%%

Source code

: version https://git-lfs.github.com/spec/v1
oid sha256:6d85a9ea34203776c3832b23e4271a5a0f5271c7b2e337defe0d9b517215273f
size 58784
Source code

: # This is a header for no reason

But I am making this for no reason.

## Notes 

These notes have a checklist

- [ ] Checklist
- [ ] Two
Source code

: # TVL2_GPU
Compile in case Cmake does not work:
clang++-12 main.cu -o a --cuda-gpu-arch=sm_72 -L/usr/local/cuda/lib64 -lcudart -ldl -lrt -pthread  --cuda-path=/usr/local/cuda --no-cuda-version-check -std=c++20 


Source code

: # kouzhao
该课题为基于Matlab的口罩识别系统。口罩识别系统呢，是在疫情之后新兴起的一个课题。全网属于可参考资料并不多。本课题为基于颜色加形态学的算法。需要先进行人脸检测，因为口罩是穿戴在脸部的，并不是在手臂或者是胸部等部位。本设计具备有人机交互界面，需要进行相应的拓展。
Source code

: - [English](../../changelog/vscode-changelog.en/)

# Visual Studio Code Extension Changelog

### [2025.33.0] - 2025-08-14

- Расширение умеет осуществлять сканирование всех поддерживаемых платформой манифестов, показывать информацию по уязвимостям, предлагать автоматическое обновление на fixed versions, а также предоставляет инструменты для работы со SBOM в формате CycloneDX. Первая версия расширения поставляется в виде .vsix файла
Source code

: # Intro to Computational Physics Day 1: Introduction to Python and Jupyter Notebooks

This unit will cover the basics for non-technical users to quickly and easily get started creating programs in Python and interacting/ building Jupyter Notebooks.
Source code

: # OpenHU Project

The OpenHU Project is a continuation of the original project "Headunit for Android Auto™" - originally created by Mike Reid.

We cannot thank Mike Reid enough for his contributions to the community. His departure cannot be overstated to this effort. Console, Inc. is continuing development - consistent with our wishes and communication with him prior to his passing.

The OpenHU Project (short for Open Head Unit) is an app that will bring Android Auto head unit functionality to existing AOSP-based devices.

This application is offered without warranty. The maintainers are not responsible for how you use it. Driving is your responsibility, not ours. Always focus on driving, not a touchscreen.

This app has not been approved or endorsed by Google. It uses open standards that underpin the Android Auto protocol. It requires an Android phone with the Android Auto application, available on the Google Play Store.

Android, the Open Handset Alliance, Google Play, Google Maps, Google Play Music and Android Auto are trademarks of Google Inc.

%%

TASK STATEMENT: Search the data for the string "Python" and copy every line where it appears.

WRITTEN RESPONSE:
: # Intro to Computational Physics Day 1: Introduction to Python and Jupyter Notebooks
This unit will cover the basics for non-technical users to quickly and easily get started creating programs in Python and interacting/ building Jupyter Notebooks.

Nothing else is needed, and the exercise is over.